Editorial [Hot topic: Antiretroviral, Anti-Inflammatory and Dopaminergic Substances in the Treatment of HIV-Infection (Guest Editor: Gabriele Arendt)]

Welcome to the 2009 Anti-Inflammatory & Anti-Allergy Agents in Medicinal Chemistry (HOT TOPIC) Vol. 8, June 2009. The topic we have chosen for this volume is the treatment of HIV-infection, antiretroviral as well as anti-inflammatory and dopaminergic. We highlight the current therapeutic state-of-the-art as well as future therapeutic options. In particular, Arendt and Nolting analyse the current knowledge on the role of interferons, interleukins, tumor-necrosis factor- alpha, colony-stimulating factors, adhesion molecules and chemokines in neuropathogenesis of HIV-infection and the resulting options for therapeutic procedures. This is important, because it is well-known that antiretroviral therapy alone is not a causative treatment for HIV-related brain disease. Because HIV-patients live longer due to modern antiretroviral therapy, they are endangered of developing virus-related complications as central nervous system disease, so that there is urgent need for adjunctive therapies. Speth and colleagues describe resident immune effector mechanisms in the HIV-infected brain. They emphasize the significance of complement factors and microglia in neuropathogenesis of HIV-infection, especially the diverse antiviral mechanisms exerted by complement and microglia. The authors underline the exploitation of complement to improve cell infection as well as the function of microglia as a viral reservoir and producer of progenitor virus. They present complement and microglia as integral parts of the immune system with positive protective and detrimental abilities in virus infected brains. Eva Neuen-Jacob presents another pathogenetic trait of viral brain infection, i.e., glutamate-mediated neurodysfunction in human (HIV) and simian (SIV) immunodeficieny virus associated encephalitis.

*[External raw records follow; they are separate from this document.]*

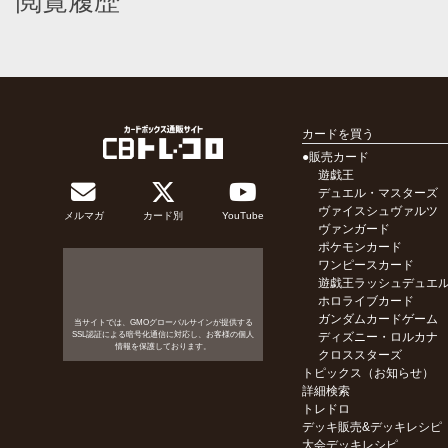
閲覧履歴
カードを買う
●販売カード
遊戯王
デュエル・マスターズ
ヴァイスシュヴァルツ
メルマガ
カード別
YouTube
ヴァンガード
ポケモンカード
ワンピースカード
遊戯王ラッシュデュエ
ホロライブカード
ガンダムカードゲーム
当サイトでは、GMOグローバルサインが提供する
SSL認証による暗号化通信に対応し、お客様の個人
ディズニー・ロルカナ
情報を保護しております。
クロススターズ
トピックス（お知らせ）
詳細検索
トレドロ
デッキ販売&デッキレシピ
大会デッキレシピ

From a morphological point of view, she contributes to the glutamate hypothesis for the development of HIV-associated dementia and underlines that the impairment of glutamate clearing plays an important pathogenetic role. Furthermore, she highlights the significance of the N-methyl-Daspartate (NMDA)-receptor activation in the pathogenetic cascades of neurodegenerative disorders including HIV-associated dementia, which thus, is not only an inflammatory, but also a neurodegenerative disorder.